“My drawings are the key to my work” once declared famous sculptor Auguste Rodin and the new exhibition of his 90 paper cut outs and 200 drawings at Musée Rodin is fascinating. It took five years in the making for curator Sophie Biass-Fabiani who has patiently classified sheets of drawings and esquisses. The result is a new look at Rodin’s huge talent.
All of these cut outs and drawings are part of the Rodin donation to the museum in 1916 except for six pieces kept at Princeton University and given by Rodin’s private secretary, René Chéruy, who emigrated to the States in 1908. They are spectacularly beautiful. What is interesting in the show, besides the beautiful layout, is the progression from cut out to drawing and sometimes to statue.
The show starts with drawings of the Gate to Hell between 1880 and 1889 including remarkable masks.
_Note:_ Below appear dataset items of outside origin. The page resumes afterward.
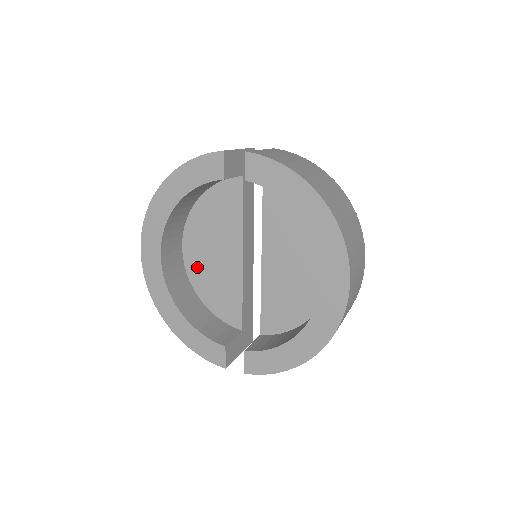
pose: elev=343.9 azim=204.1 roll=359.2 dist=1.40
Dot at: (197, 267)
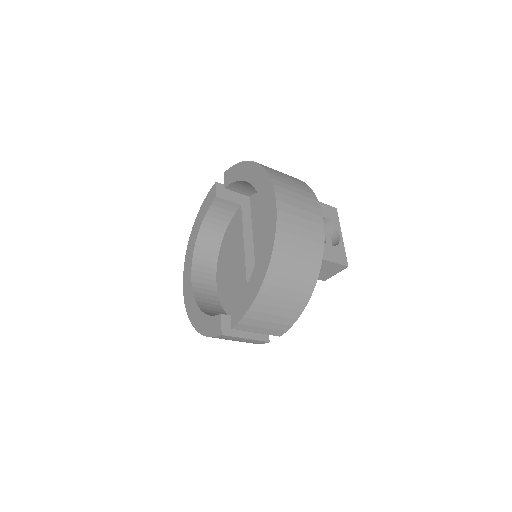
Dot at: (224, 288)
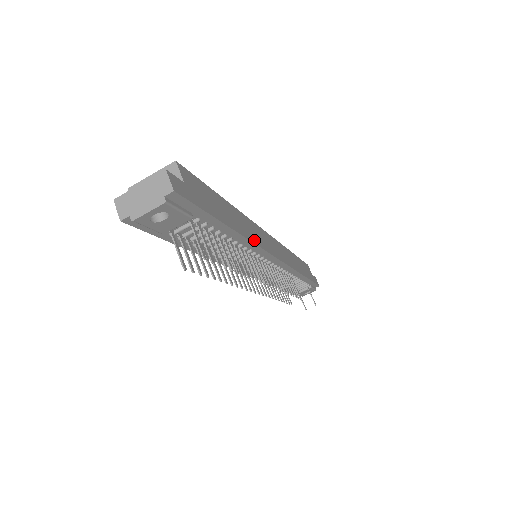
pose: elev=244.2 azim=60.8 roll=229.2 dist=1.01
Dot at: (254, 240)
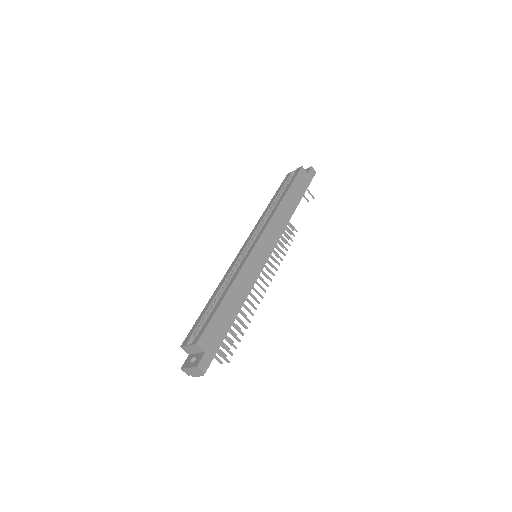
Dot at: (250, 287)
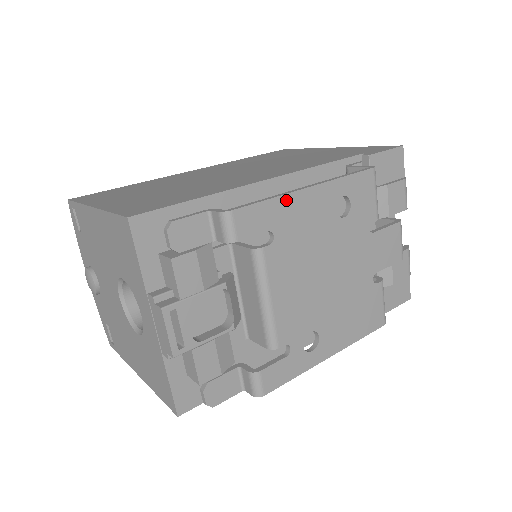
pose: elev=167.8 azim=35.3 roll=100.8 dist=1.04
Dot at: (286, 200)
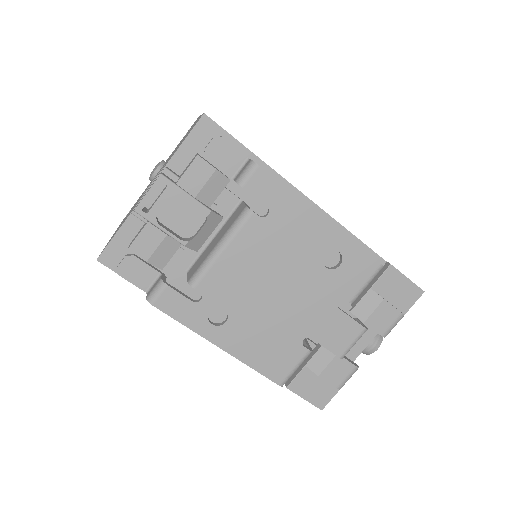
Dot at: (299, 204)
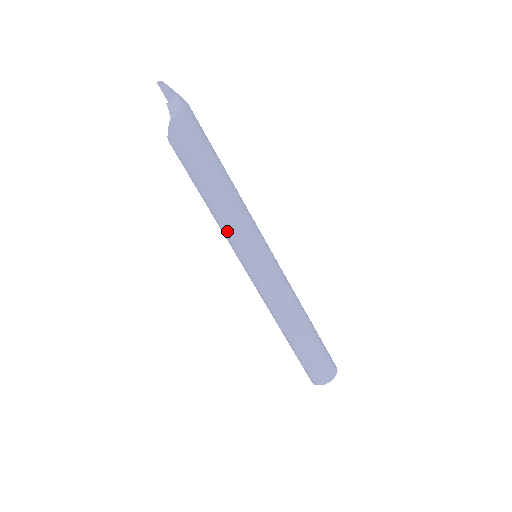
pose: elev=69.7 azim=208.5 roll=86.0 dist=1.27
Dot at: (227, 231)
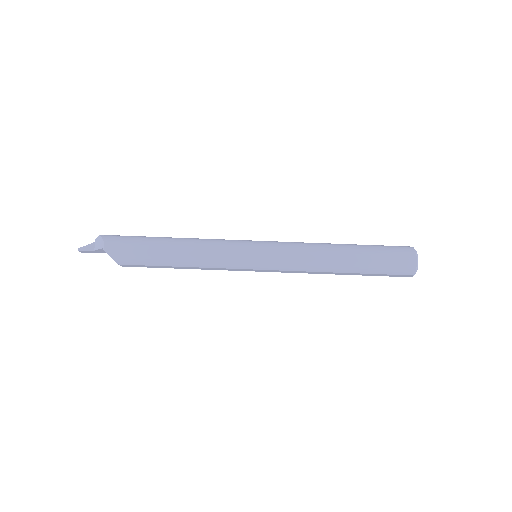
Dot at: (216, 261)
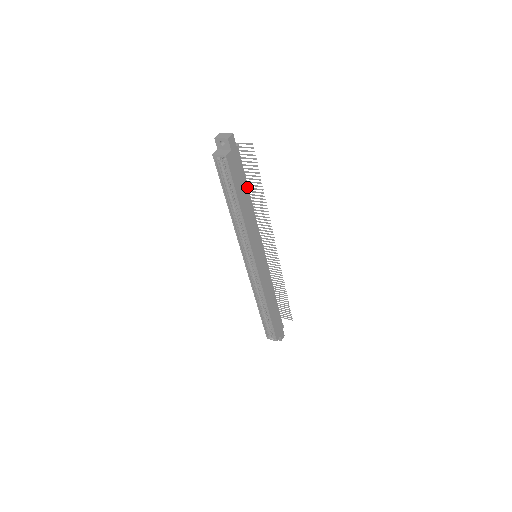
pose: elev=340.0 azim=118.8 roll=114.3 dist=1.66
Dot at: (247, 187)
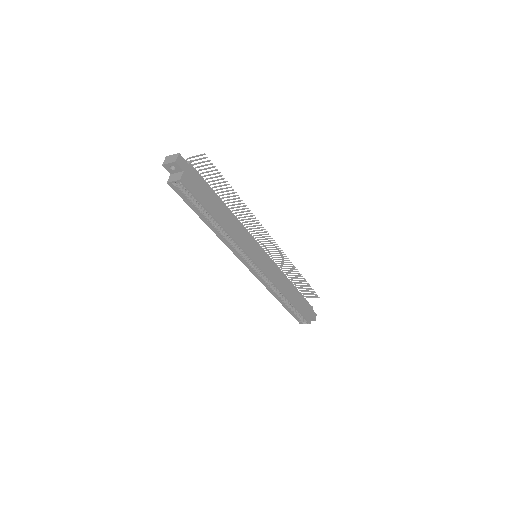
Dot at: (217, 197)
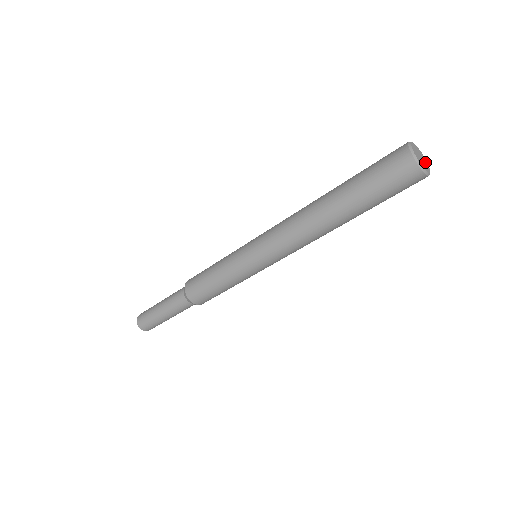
Black drawings represent demons of Dante’s protagonists for his “Inferno”. Rodin draws on them with ink and pencil and white gouache. It thus proves that the drawings are contemporary to the casting of the bronze.
One study for the famous “Kiss” was acquired at auction last March. it shows well that Rodin had drawn first, in pencil and lavis, then cut out. the exceptional work of presentation adds to the interest of the pieces. Each cu tout has been glued so as to show a shadow and enhance the depth of the drawing. The four rooms fo the sho are particularly well presented and lit.
Some of the erotic papers are painted with red watercolor, some of the figures are alone or in couples, some scenes are very suggestive. The show is a huge success given the material. While Rodin used to draw on plaster and any surface, these cut out papers seem to have appeared from the closets, giving us a new light on his talent. Some of them reminded me irresistibly of tom Wesselman… What an anachronism!
Until February 24, Musée Rodin is closed on Mondays.